**Page extract**

────────────────────────────────────────

Historical Trade Patterns

The fact that the expansion of production and trade of sucrose was largely linked to the European colonization of the Americas had significant implications for the institutional arrangements in the international sugar market in place at the beginning of the twentieth century. Specifically colonization of the Americas as well as other parts of the globe in the eighteenth and nineteenth centuries was at least partially driven by economic considerations of the countries involved. Restrictions were placed on the countries with which colonies could trade. Raw goods produced in the colonies were required to be sold in the mother country and significant import restrictions existed to encourage the purchase of manufactured goods to each respective European power. This enabled the European powers economic benefits from the colonization of the New World.

Another byproduct of the rise of sugar in European colonies in general and in the Americas in particular was the linkages between sugar and slavery. As described by B. W. Higman in his 2000 article for Economic History Review, the rise of the sugar economies in the seventeenth through the nineteenth centuries in the Caribbean has been labeled as “The Sugar Revolution.” This revolution has been associated with several empirical facts, including the increased importance of monoculture, the replacement of small farms with plantations, and the increased use of black slaves. The movement toward monoculture and increased farm size has proven not to be unique to sugar; however, certain characteristics of sugar production may make the crop more susceptible to the establishment of plantations. The relationship between sugar and slavery may be more systematic. The exact reason for this linkage is unclear. One explanation for this linkage could be the presence of scale economies. In 1977 Mark Schmitz found evidence of significant economies of scale in Antebellum sugar production in Louisiana, which used slavery. Further evidence of the economies of slavery-based agriculture can be found in Robert Fogel and Stanley Engerman’s 1977 work.

────────────────────────────────────────

**Source material**
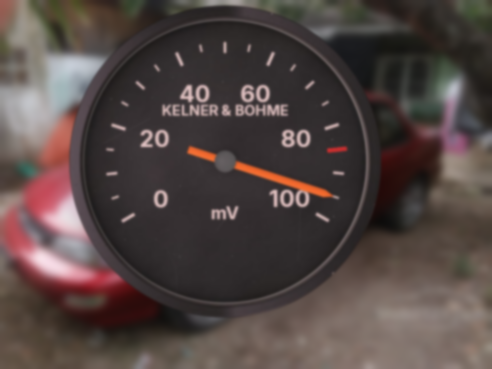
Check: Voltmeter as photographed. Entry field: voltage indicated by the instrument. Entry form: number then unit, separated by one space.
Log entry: 95 mV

────────────────────────────────────────

**Questions to answer**
**A)** From the passage on historical sugar trade patterns, copy the part starting with "The fact that" and going on through "the New World.".
**B)** Extend the passage on historical sugar trade patterns, picking up right after its final sentence.

**Answers for each item**
**A)**
The fact that the expansion of production and trade of sucrose was largely linked to the European colonization of the Americas had significant implications for the institutional arrangements in the international sugar market in place at the beginning of the twentieth century. Specifically colonization of the Americas as well as other parts of the globe in the eighteenth and nineteenth centuries was at least partially driven by economic considerations of the countries involved. Restrictions were placed on the countries with which colonies could trade. Raw goods produced in the colonies were required to be sold in the mother country and significant import restrictions existed to encourage the purchase of manufactured goods to each respective European power. This enabled the European powers economic benefits from the colonization of the New World.

**B)**
The elimination of slavery in the colonial powers and the United States in the nineteenth century changed the institutions in the labor relationship. Slaves were replaced with contract labor, but the use of contract labor in the sugar plantations implied a radical change in the source of that labor. Before 1770 one-half to two-thirds of the contract labor destined for the British Caribbean and other North American colonies came from Europe. However, the contract labor for the sugar plantations was predominantly non-white. This shift also implied significant changes in the terms of the labor contract. In addition, the reduction of the availability of contract labor from countries such as India undoubtedly accelerated the introduction of labor-saving technology to the industry.

The entanglement of European powers in the trade of sugar also contributed to the first significant alternative sweetener. The British blockade of European ports during the Napoleonic wars led to the development of a viable sugar beet industry in France. In the twenty-first century sucrose from sugarcane and sugar beets share the global market for refined sugar. The expansion of sugar beet production in the second half of the nineteenth century followed a host of factors—including the abolition of slavery in Britain and France and the expansion of grain imports from Russia—that reduced the profitability of grain crops in Europe.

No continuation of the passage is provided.